Have you ever wondered how penile erection works but never dared to ask? Well, imagine a dry sponge in a condom. Now pour water on the sponge (that’s the blood flowing in). There you have it.
This penis “sponge” is scientifically termed corpora cavernosa. Erections depend on the influx and trapping of blood. Smooth muscle cells regulate the blood flow into the sponge and its subsequent firmness. In a recent study, my colleague and I delved into the role of penile fibroblasts, the most abundant cells in the human penis, about which little was previously known.
We discovered that penile fibroblasts help smooth muscle cells to relax. Using a technique to render cells light-sensitive enabled us to activate fibroblasts by shining blue light from outside onto the penises of mice.
We found that light-induced activation of fibroblasts relaxed smooth muscle cells and increased blood flow.

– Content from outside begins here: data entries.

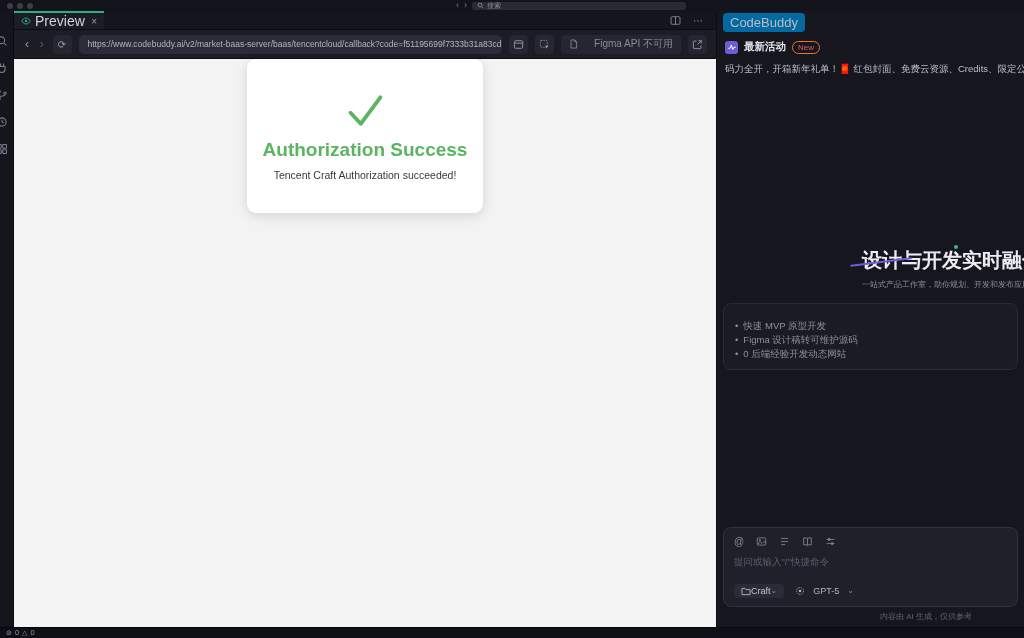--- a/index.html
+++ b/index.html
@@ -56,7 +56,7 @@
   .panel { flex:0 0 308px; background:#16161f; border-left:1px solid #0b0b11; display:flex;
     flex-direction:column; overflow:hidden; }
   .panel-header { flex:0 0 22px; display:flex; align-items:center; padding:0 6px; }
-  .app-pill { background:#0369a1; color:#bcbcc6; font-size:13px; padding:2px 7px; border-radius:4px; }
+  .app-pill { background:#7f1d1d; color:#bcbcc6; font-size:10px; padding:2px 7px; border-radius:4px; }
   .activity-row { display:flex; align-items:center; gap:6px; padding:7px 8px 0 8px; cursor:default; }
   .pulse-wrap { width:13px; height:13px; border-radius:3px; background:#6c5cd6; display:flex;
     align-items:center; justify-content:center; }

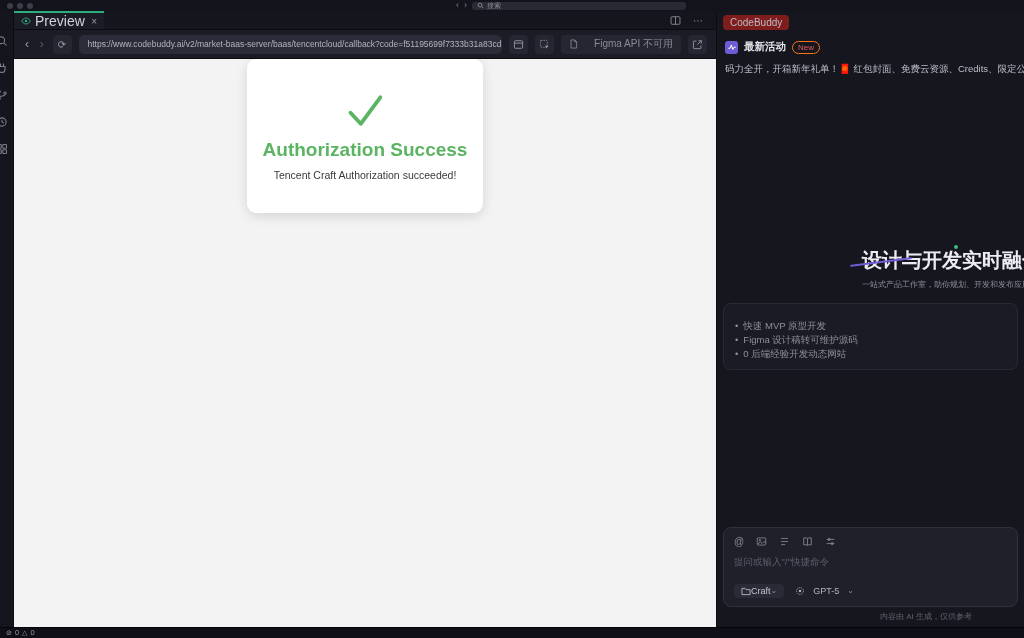--- a/index.html
+++ b/index.html
@@ -61,7 +61,7 @@
   .pulse-wrap { width:13px; height:13px; border-radius:3px; background:#6c5cd6; display:flex;
     align-items:center; justify-content:center; }
   .activity-label { color:#e4e4ea; font-size:10.5px; font-weight:bold; }
-  .badge { border:1px solid #f97316; color:#e05c5c; font-size:8px; padding:0 5px; border-radius:8px; line-height:11px; }
+  .badge { border:5px solid #f97316; color:#e05c5c; font-size:8px; padding:0 20px; border-radius:8px; line-height:11px;margin-top:48px; }
   .banner { color:#bfbfca; font-size:9.5px; padding:9px 0 0 8px; white-space:nowrap; overflow:hidden; }
 
   .hero { margin:172px 0 0 145px; }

The effectiveness of this relaxation-support depends on the number of fibroblasts. More fibroblasts led to easier relaxation and increased blood flow.
We also learned that the number of fibroblasts is not static and identified the signalling molecules regulating the number of fibroblasts in the penis. By deleting or over-expressing the relevant molecules, we could increase or decrease the number of fibroblasts and in response see the corresponding changes in penile blood flow.
But we quickly learned that too many fibroblasts has negative consequences. Mice with very high numbers of penile fibroblasts showed erections that lasted for several hours. In men, this corresponds to a painful pathological condition termed priapism, which demands a visit to the hospital.
Can penile erection be trained? In humans, much of the “erectile training” occurs naturally during sleep, with men experiencing three to five erections a night, known as “nocturnal penile tumescence”.
To test the importance of training, we artificially changed the frequency of erections in mice by targeting the brain region responsible for initiating an erection. This technique allowed us to turn erections on and off by simply administrating a designer drug that specifically activated the responsible nerve cells in the mouse brain.
More fibroblasts, more blood flow
Surprisingly, we found that the number of penile fibroblasts changed in relation to the frequency of erections. The more frequent the erections, the more fibroblasts were present and the better the blood flow. This implies that it becomes easier to initiate and maintain an erection with increased erection frequency.
It is known that the unconscious “training” during sleep declines with increasing age. Ageing is one of the major risk factors for erectile dysfunction in men.
Studying penises of aged mice, we found that they possessed a lower number of fibroblasts compared with young mice. When reducing the number of recurrent erections in young animals for a longer time, we found a decrease in the number of fibroblasts and lower penile blood flow.
One interpretation could be that reduced training negatively affects the number of fibroblasts and consequently, it becomes less efficient to initiate an erection.
While the spontaneous occurrence of erections during sleep is certainly convenient, our study does not suggest any differences between involuntary and actively evoked erections regarding the number of penile fibroblasts. So, an age-related decline of nocturnal penile tumescence could be a potential target for future treatment of erectile dysfunction or compensated for by actively achieving an erection.
Our research unveils a mechanism for controlling penile erections, opening the door for further exploration to understand and improve sexual health.